**STUDY QUESTIONS**:
• 1. According to the text below about the shifted dataframe, what was the root cause of the problem in the CSV file?
• 2. List every dataframe column that the text below about the shifted dataframe names.

I asked: what is wrong?

After seeing the strange dataframe, I asked the AI: what is wrong?

Prompt what is wrong

The explanation was clear. The data was shifted. The first value from each row was not loaded as a normal column value. It was treated like an index. Because of that, all other values were moved to wrong columns.

So what should be Glucose appeared as Pregnancies. That is why the first patient had 148 pregnancies. The value 148 was not the number of pregnancies. It was glucose.

The Age column showed values like 0 and 1, because those values were actually from the Outcome column. The real Outcome column was empty. Everything was shifted.

The problem was in the CSV file

The root cause was a small issue in the CSV file. There was an extra comma.

CSV with extra comma

It was a tiny problem. But it created a big issue in the loaded dataframe. And this is very realistic. Real-world data is not always clean. AI can generate correct-looking code, but it doesn't mean the loaded data is correct. This is why the first data preview is so important. You need to look at the data, not only at the code.

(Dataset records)
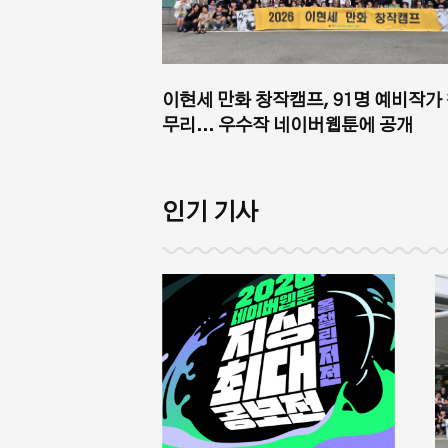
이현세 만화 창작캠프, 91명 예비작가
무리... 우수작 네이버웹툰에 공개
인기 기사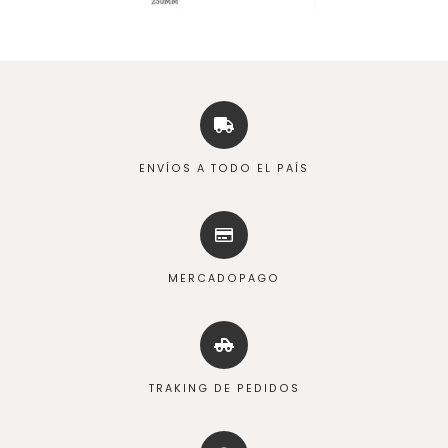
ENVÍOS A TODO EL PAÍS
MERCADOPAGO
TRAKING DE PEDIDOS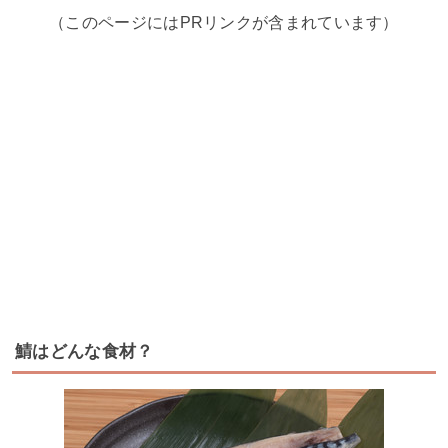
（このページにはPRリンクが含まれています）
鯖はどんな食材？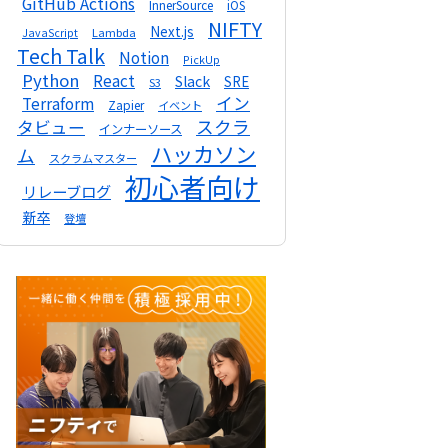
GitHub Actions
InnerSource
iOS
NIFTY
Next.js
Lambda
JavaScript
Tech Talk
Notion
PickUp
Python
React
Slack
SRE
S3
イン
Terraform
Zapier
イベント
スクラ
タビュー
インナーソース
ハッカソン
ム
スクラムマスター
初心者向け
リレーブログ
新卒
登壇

**EXERCISE ANSWERS**:
• 1. There was an extra comma in the CSV file.

• 2. Glucose, Pregnancies, Age, Outcome